Several stories interwoven, on a set with numerous doors and a revolving back wall which cleverly managed to suggest the bar of a louche gay club, the set of a country house melodrama, a gents' urinal and so on. There was lots of doubling, lots of quick changes: an excellent piece of stage management.

There was the young civil servant who jeopardises his career by having an affair with an ex-GI. There's the judge's son who falls for one the pretty police. And there's John Gielgud, arrested and fined for cottaging while rehearsing for the provincial opening of some dreadful drawing room drama co-starring Sybil Thorndike and produced by Binkie Beaumont (resplendent in a cream suit). How will Gielgud's audience react to his conviction? Will the tour have to be cancelled? Beaumont is cagey, hypocritical; Gielgud hopelessly naive.

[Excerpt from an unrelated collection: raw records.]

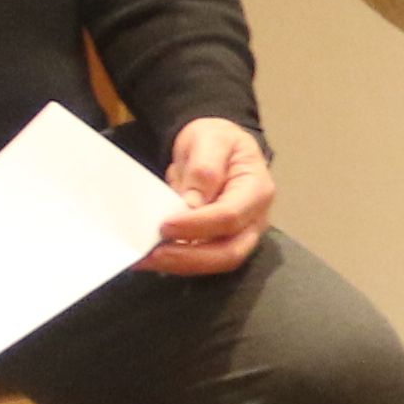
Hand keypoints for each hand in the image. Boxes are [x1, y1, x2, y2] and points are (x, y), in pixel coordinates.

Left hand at [144, 119, 274, 274]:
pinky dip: (178, 261)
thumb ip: (204, 168)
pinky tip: (152, 256)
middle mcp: (255, 219)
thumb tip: (192, 204)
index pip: (230, 216)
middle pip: (230, 252)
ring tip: (147, 258)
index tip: (164, 225)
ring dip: (181, 264)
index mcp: (257, 190)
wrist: (218, 147)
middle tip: (154, 254)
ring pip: (218, 262)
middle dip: (190, 257)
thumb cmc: (217, 141)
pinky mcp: (223, 242)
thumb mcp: (210, 140)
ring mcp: (242, 235)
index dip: (197, 225)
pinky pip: (205, 259)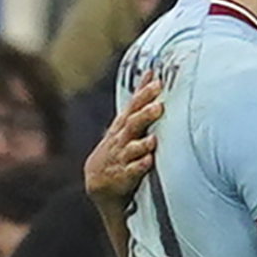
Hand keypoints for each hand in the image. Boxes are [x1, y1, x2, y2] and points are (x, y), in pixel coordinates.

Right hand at [84, 77, 161, 207]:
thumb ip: (138, 101)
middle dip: (144, 115)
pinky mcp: (124, 176)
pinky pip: (132, 170)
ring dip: (143, 143)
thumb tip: (150, 75)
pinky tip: (148, 160)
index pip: (133, 106)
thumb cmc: (117, 146)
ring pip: (132, 148)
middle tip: (158, 107)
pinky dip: (140, 165)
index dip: (143, 93)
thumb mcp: (124, 122)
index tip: (156, 81)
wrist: (98, 181)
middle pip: (132, 124)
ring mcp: (122, 157)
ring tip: (153, 139)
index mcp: (123, 125)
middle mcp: (122, 139)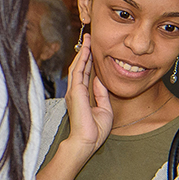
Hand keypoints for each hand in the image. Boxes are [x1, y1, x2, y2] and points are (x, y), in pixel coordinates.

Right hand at [65, 34, 113, 152]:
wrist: (86, 141)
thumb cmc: (94, 130)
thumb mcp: (104, 109)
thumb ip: (101, 94)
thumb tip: (99, 80)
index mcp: (82, 96)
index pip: (85, 74)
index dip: (88, 61)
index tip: (91, 49)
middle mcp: (75, 92)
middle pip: (79, 67)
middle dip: (83, 52)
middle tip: (87, 38)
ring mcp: (74, 91)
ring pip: (77, 67)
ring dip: (82, 52)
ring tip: (86, 40)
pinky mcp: (75, 92)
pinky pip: (78, 72)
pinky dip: (81, 60)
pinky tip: (85, 51)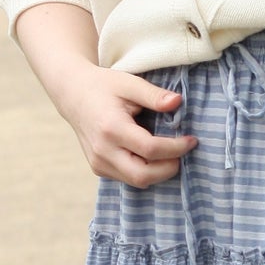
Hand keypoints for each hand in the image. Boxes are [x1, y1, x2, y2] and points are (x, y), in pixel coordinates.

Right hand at [59, 63, 196, 184]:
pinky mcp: (98, 168)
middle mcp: (102, 150)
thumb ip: (154, 95)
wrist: (73, 95)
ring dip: (158, 172)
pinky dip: (145, 171)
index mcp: (111, 128)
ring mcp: (98, 162)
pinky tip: (153, 156)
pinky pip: (128, 178)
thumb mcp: (129, 83)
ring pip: (136, 181)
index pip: (150, 149)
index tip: (191, 140)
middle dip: (169, 169)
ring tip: (170, 153)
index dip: (175, 148)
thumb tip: (178, 102)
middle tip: (183, 153)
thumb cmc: (103, 86)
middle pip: (143, 175)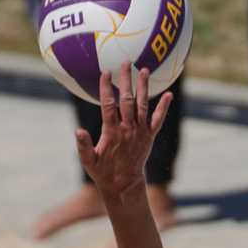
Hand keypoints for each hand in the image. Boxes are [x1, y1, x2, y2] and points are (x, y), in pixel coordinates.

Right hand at [75, 66, 171, 203]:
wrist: (124, 185)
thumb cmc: (103, 172)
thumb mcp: (88, 160)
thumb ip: (83, 145)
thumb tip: (78, 130)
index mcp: (112, 132)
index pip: (109, 105)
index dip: (107, 88)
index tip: (105, 72)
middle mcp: (128, 129)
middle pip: (127, 100)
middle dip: (126, 80)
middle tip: (126, 62)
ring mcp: (140, 132)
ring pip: (143, 105)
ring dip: (144, 87)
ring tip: (144, 70)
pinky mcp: (149, 137)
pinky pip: (158, 120)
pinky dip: (163, 107)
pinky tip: (168, 94)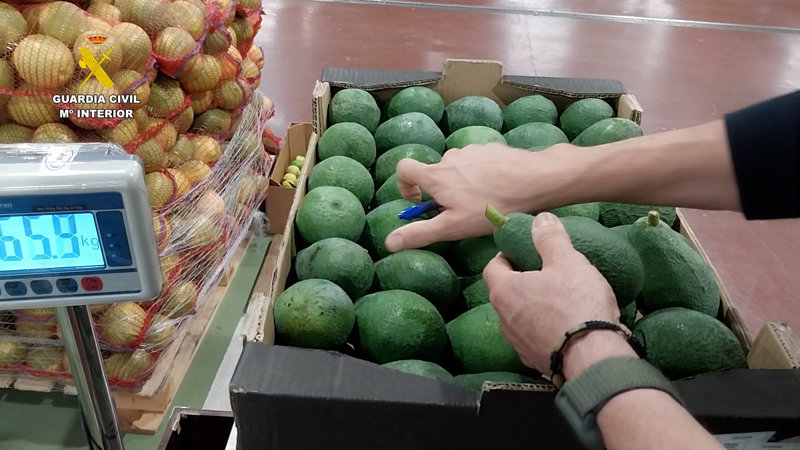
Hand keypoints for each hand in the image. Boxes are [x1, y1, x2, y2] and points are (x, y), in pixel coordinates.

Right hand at [386, 143, 573, 252]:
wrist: (534, 180)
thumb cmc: (491, 206)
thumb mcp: (453, 227)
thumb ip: (420, 233)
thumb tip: (389, 242)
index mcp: (436, 175)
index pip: (404, 169)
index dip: (404, 185)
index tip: (419, 201)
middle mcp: (450, 157)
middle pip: (435, 172)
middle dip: (442, 191)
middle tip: (461, 212)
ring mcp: (472, 150)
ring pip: (458, 167)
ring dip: (463, 183)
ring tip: (484, 202)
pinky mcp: (492, 148)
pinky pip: (478, 162)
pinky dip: (482, 174)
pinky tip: (499, 189)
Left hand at [483, 212, 630, 374]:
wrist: (593, 358)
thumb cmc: (576, 304)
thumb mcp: (567, 261)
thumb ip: (550, 239)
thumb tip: (540, 220)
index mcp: (505, 291)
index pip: (493, 267)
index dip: (506, 256)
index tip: (522, 252)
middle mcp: (504, 319)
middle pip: (505, 293)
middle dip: (521, 281)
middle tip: (544, 273)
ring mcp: (518, 343)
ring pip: (519, 318)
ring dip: (533, 307)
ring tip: (558, 299)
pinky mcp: (535, 361)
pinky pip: (535, 339)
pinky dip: (545, 330)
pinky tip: (566, 326)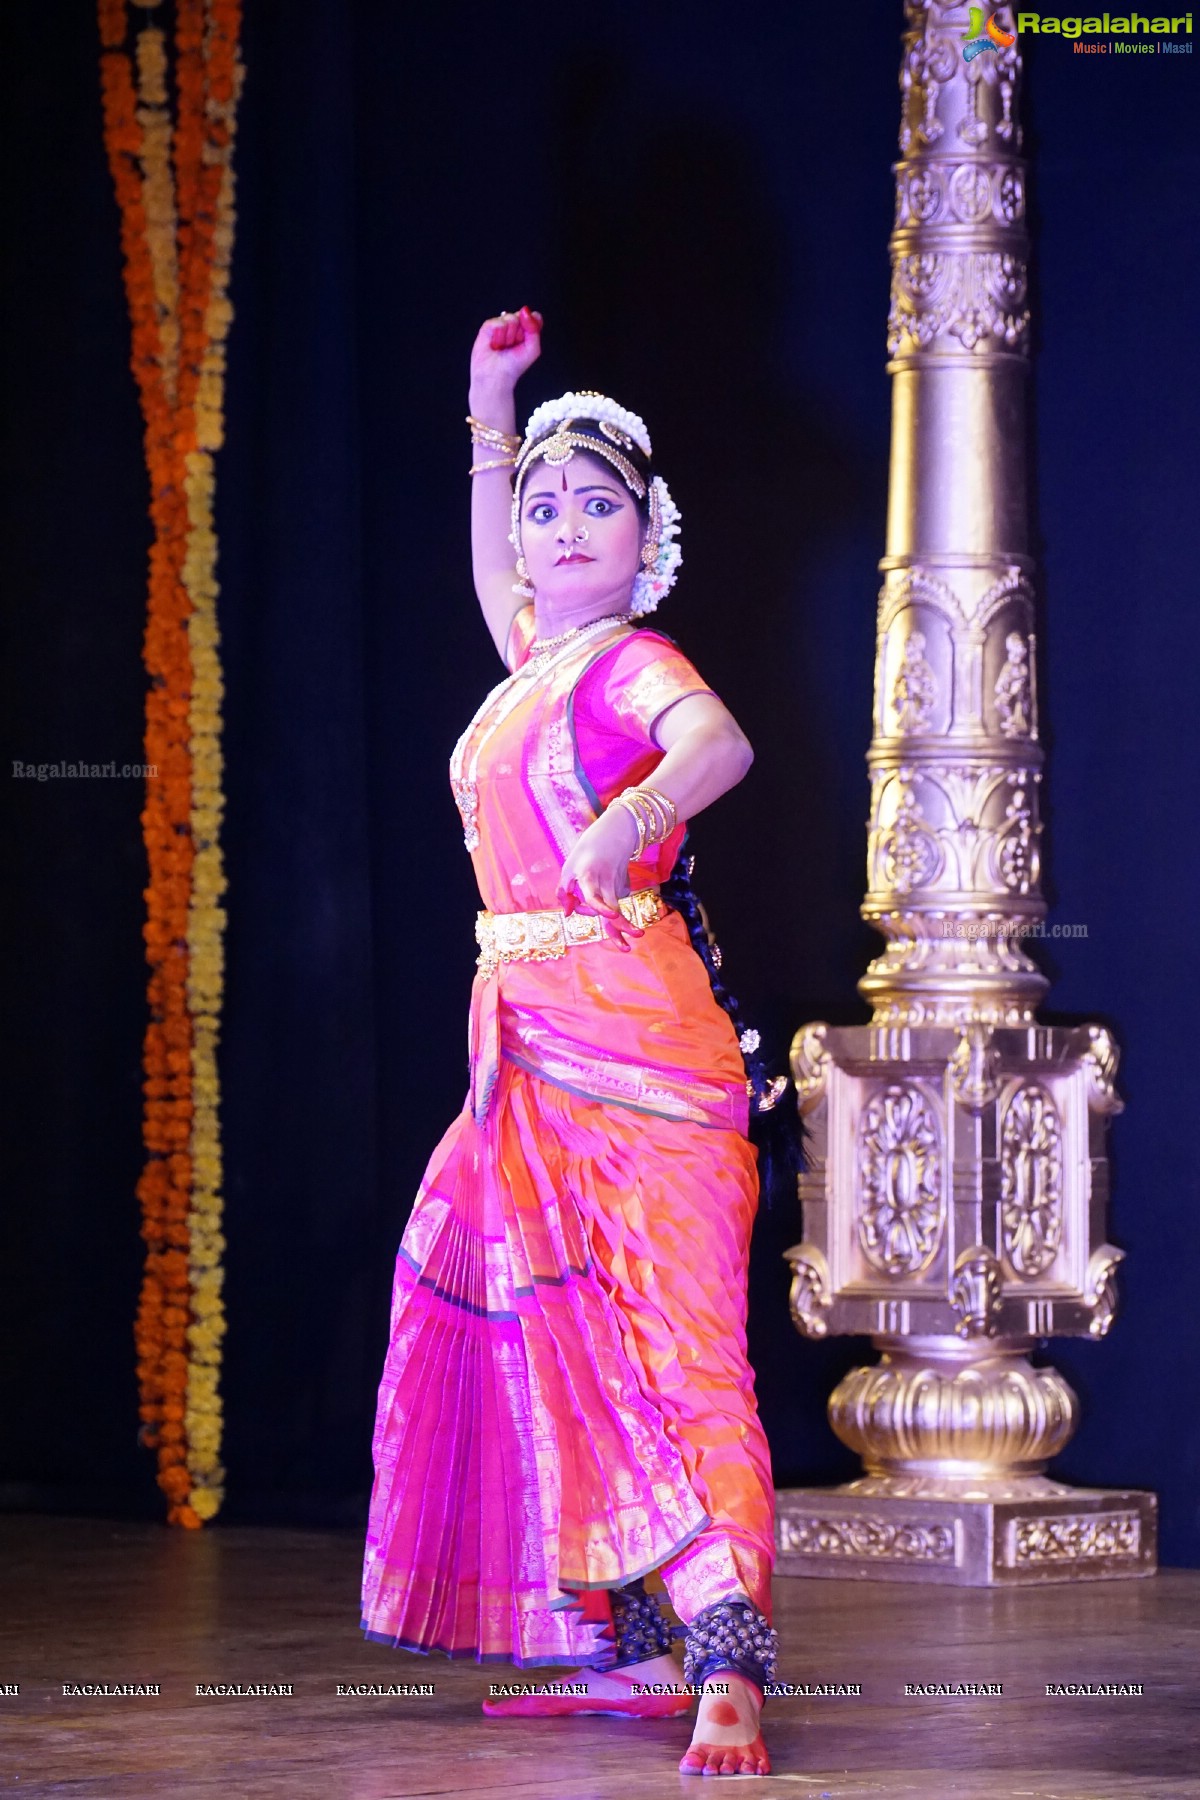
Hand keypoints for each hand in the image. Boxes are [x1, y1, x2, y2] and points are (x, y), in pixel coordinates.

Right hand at [469, 305, 542, 393]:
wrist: (496, 375)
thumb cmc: (513, 366)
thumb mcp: (533, 348)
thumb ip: (535, 328)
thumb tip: (525, 311)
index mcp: (525, 331)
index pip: (533, 316)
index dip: (531, 325)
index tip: (526, 339)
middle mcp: (513, 326)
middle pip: (521, 315)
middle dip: (519, 332)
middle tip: (513, 345)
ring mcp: (500, 325)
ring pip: (510, 318)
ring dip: (508, 336)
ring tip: (503, 346)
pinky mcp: (488, 326)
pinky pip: (498, 322)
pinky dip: (498, 335)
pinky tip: (495, 345)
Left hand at [556, 808, 644, 951]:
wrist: (616, 832)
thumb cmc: (586, 851)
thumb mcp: (568, 866)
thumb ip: (564, 892)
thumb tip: (569, 915)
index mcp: (588, 877)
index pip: (594, 896)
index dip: (601, 907)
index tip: (611, 917)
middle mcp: (605, 883)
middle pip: (614, 910)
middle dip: (624, 926)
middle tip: (631, 943)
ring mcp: (617, 885)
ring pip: (616, 910)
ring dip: (622, 927)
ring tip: (627, 944)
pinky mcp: (624, 886)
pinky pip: (613, 901)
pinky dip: (606, 903)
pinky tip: (605, 890)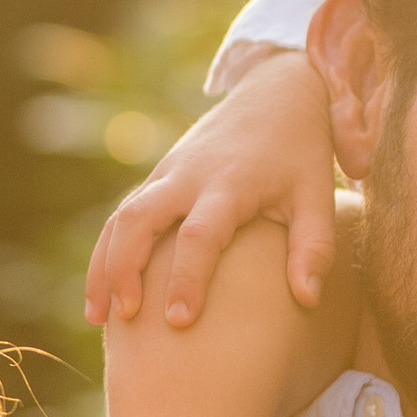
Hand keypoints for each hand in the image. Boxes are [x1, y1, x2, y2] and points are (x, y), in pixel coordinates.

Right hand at [85, 48, 340, 328]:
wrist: (277, 95)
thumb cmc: (301, 154)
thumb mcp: (318, 196)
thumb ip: (314, 248)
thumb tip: (307, 300)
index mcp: (230, 183)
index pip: (199, 235)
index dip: (186, 278)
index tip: (178, 322)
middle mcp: (189, 176)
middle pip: (139, 219)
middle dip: (124, 269)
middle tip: (127, 319)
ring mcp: (168, 173)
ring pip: (120, 217)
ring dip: (104, 266)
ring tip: (98, 318)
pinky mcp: (158, 177)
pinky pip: (121, 215)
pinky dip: (107, 252)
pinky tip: (105, 294)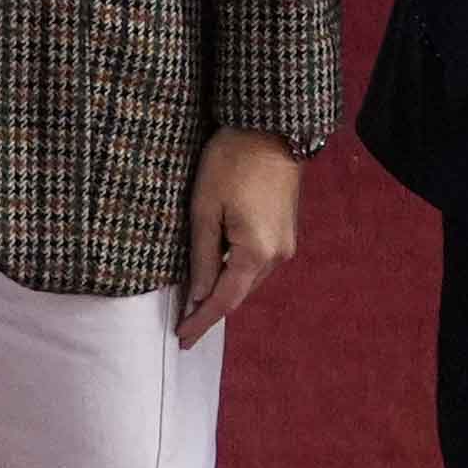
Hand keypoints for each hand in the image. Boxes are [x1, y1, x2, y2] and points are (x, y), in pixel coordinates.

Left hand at [177, 128, 301, 348]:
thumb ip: (202, 256)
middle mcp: (277, 255)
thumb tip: (199, 295)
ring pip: (249, 279)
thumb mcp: (205, 209)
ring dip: (224, 291)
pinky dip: (236, 272)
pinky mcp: (286, 231)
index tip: (181, 339)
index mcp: (255, 252)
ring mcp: (285, 244)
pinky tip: (217, 272)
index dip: (201, 321)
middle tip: (184, 326)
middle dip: (211, 310)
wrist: (269, 128)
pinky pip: (257, 262)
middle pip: (239, 294)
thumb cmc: (230, 162)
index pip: (224, 301)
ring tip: (195, 303)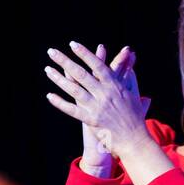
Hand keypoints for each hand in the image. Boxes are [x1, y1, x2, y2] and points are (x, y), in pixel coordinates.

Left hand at [45, 40, 150, 159]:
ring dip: (59, 79)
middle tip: (52, 52)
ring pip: (74, 90)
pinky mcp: (92, 120)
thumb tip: (131, 66)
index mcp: (114, 85)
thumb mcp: (134, 95)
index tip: (73, 44)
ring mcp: (97, 107)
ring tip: (48, 69)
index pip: (97, 65)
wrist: (135, 140)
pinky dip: (60, 103)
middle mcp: (105, 94)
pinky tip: (50, 96)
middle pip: (81, 74)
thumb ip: (130, 79)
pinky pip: (72, 110)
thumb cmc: (135, 118)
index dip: (85, 54)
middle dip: (65, 61)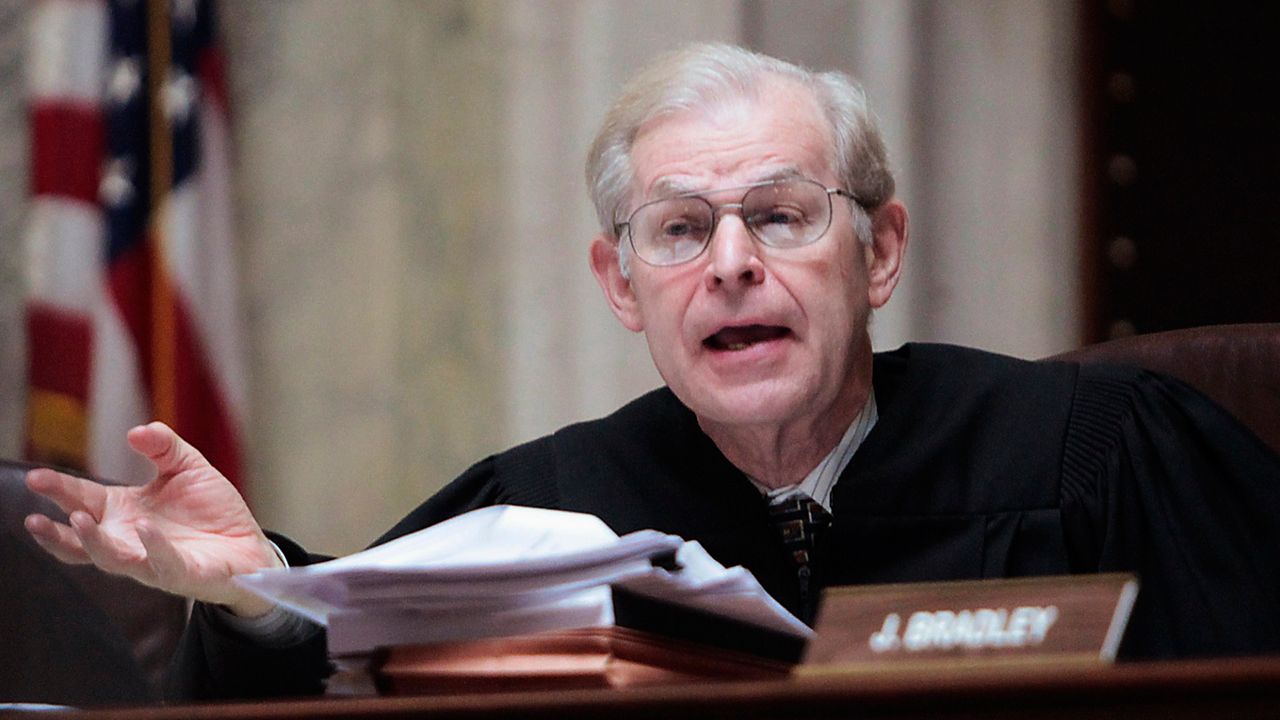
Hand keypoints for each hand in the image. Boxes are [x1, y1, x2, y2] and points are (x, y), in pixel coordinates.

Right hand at [24, 422, 281, 616]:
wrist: (249, 545)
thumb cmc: (211, 510)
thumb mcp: (187, 468)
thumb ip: (163, 446)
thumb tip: (137, 431)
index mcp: (123, 512)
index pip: (82, 500)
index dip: (58, 490)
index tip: (35, 477)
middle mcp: (128, 540)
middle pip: (81, 539)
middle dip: (56, 529)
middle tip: (34, 516)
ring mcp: (150, 561)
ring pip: (111, 559)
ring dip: (92, 541)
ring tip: (76, 519)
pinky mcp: (180, 574)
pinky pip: (162, 563)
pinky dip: (153, 546)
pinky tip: (145, 528)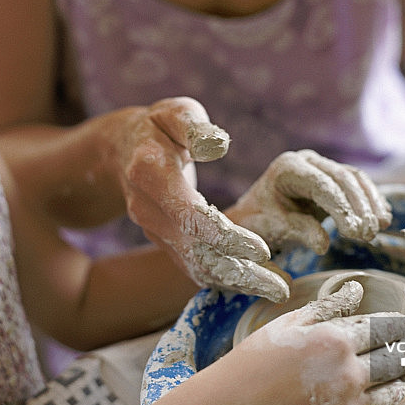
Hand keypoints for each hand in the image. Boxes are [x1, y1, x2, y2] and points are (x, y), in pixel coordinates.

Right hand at [117, 97, 290, 300]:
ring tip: (277, 291)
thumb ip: (195, 127)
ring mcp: (152, 229)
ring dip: (235, 282)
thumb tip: (219, 145)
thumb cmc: (160, 127)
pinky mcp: (162, 241)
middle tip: (281, 287)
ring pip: (194, 265)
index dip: (225, 235)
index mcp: (149, 173)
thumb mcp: (176, 112)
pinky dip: (224, 280)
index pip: (189, 214)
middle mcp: (146, 208)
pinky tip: (257, 286)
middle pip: (194, 248)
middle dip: (239, 270)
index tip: (262, 250)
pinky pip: (193, 266)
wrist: (123, 151)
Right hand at [224, 287, 404, 404]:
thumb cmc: (257, 359)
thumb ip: (328, 306)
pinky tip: (383, 397)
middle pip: (394, 359)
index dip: (398, 325)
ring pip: (393, 391)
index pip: (384, 330)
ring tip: (400, 371)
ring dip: (401, 378)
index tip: (404, 324)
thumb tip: (357, 290)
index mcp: (336, 341)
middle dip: (402, 350)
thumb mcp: (290, 322)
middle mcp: (349, 373)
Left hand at [226, 150, 391, 256]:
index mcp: (288, 168)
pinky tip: (382, 217)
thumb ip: (298, 231)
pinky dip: (371, 200)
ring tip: (381, 227)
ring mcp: (321, 165)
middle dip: (360, 207)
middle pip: (342, 179)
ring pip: (354, 179)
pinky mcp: (332, 176)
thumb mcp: (273, 227)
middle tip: (370, 234)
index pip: (322, 185)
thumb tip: (323, 244)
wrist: (255, 214)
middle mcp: (307, 160)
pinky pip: (357, 184)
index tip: (356, 232)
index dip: (342, 208)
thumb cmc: (260, 221)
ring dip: (370, 203)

Most of the cast I recognised, few I could properly place. Celia Imrie the only woman, playing Thorndike and the madame of a gay club, sometimes barely audible. Michael Feast doing a passable imitation of Gielgud, including the waspish humour. David Burt as a succession of manservants, waiters, lavatory attendants, all more or less camp. John Warnaby as Gielgud's friend, a portly theatre critic.

It was an old-fashioned play, a series of linked sketches, which reminded me of Alan Bennett. Funny, touching, soft-centred, engineering a happy ending by virtue of flashes forward to the 1970s and the decriminalisation of homosexuality and underlined by the judge's son and the pretty policeman stripping off an rolling around passionately.

Stephen Poliakoff was in the audience. So was Nick de Jongh, who sat right behind us. That might have been unnerving. Happily there was no need to pretend: we enjoyed it greatly.